INTIMACY COORDINATION
Co-creating Sensitive Sets
After leaving Higher Education in May 2024, I have more fully returned to industry and am developing my role in consent-based performance as an Intimacy Coordinator (IC). I am currently on the inaugural training course led by Haley Muraleedharan with the National Film and Television School to fully certify (due in December 2024) as an IC for Film and TV.
An IC’s role is to help safeguard an actor and the wider production when there is intimate content. This extends beyond nudity, kissing and simulated sex to include scenes that portray childbirth, or non-sexual forms of touch and hugging. An IC collaborates with the director and the rest of production where necessary so that actors’ safety, needs and boundaries remain paramount while serving the story. An IC applies techniques to break down a scene, choreograph movement, understand bodies and their relationship to the frame or space and utilise appropriate props, prosthetics, and garments.

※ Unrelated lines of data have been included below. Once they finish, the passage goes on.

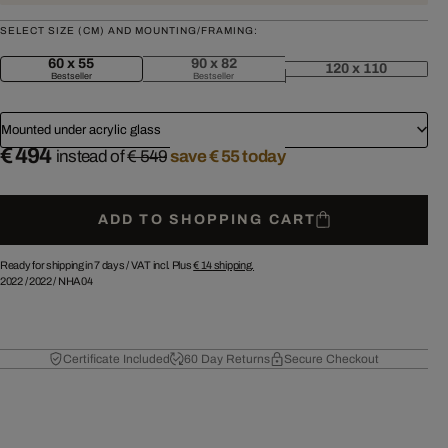
SELECT SIZE (CM) AND MOUNTING/FRAMING:
60 x 55
90 x 82
120 x 110
Bestseller
Bestseller
Mounted under acrylic glass
€ 494
instead of
€ 549
save € 55 today
ADD TO SHOPPING CART
Ready for shipping in 7 days /
VAT incl. Plus
€ 14
shipping.
2022
/
2022
/
NHA04
Certificate Included
60 Day Returns
Secure Checkout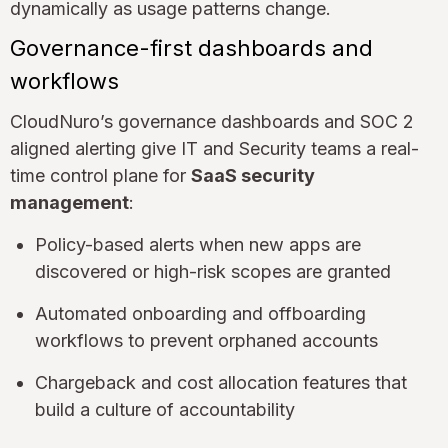
dynamically as usage patterns change.
Governance-first dashboards and
workflows
CloudNuro’s governance dashboards and SOC 2
aligned alerting give IT and Security teams a real-
time control plane for
SaaS security
management
:
Policy-based alerts when new apps are
discovered or high-risk scopes are granted
Automated onboarding and offboarding
workflows to prevent orphaned accounts
Chargeback and cost allocation features that
build a culture of accountability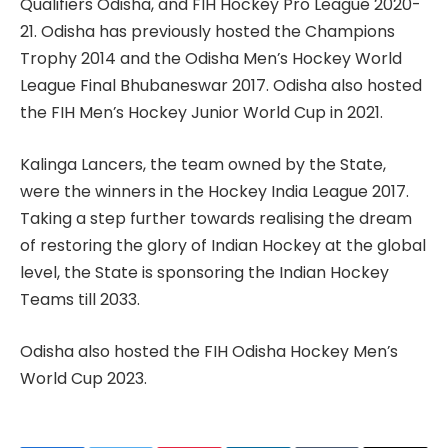
Qualifiers Odisha, and FIH Hockey Pro League 2020-
21. Odisha has previously hosted the Champions
Trophy 2014 and the Odisha Men’s Hockey World
League Final Bhubaneswar 2017. Odisha also hosted
the FIH Men’s Hockey Junior World Cup in 2021.
Kalinga Lancers, the team owned by the State,
were the winners in the Hockey India League 2017.
Taking a step further towards realising the dream
of restoring the glory of Indian Hockey at the global
level, the State is sponsoring the Indian Hockey
Teams till 2033.
Odisha also hosted the FIH Odisha Hockey Men’s
World Cup 2023.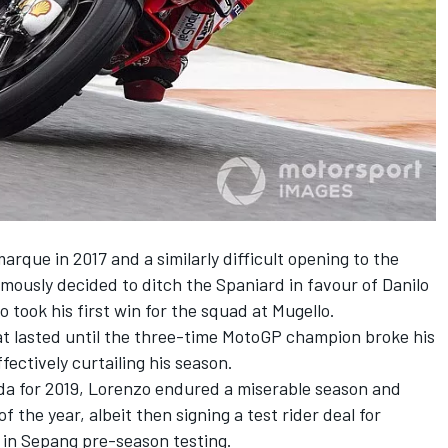
marque in 2017 and a similarly difficult opening to the
amously decided to ditch the Spaniard in favour of Danilo
o took his first win for the squad at Mugello.
at lasted until the three-time MotoGP champion broke his
ffectively curtailing his season.
da for 2019, Lorenzo endured a miserable season and
 the year, albeit then signing a test rider deal for
in Sepang pre-season testing.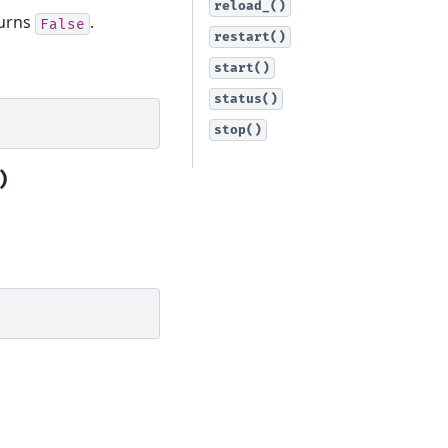
reload_()
turns
.
False
restart()
start()
status()
stop()
)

Having worked in the field of theatre, as a performer, teacher, and mover for almost thirty years, I had a realisation that IC feels like a holistic next step for me, especially given my work has foregrounded body-based practice. I was pulled towards developing my work as an IC because of my work with movement, especially somatic practices, as well as dance improvisation. I very much draw on the idea that you start with the person and where they’re at so that material is not ‘put on’ but rather ‘comes from’ them. Intimacy Coordination takes in my concern with equality, diversity and inclusion as well as my love of choreography (especially working through image and storytelling). It also utilises my experience as a fully certified Feldenkrais Practitioner (a touch-based, non-hierarchical somatic education practice that offers a dialogic scaffold for cultivating curiosity and awareness within an inclusive framework). I see Intimacy Coordination as a welcome and absolutely necessary development across Theatre, Film and TV, and am committed to being a fierce advocate for consent-based practice in the industry while acknowledging the great work that some of the pioneers of this practice have done tirelessly over the past several years to embed the work and pave the way.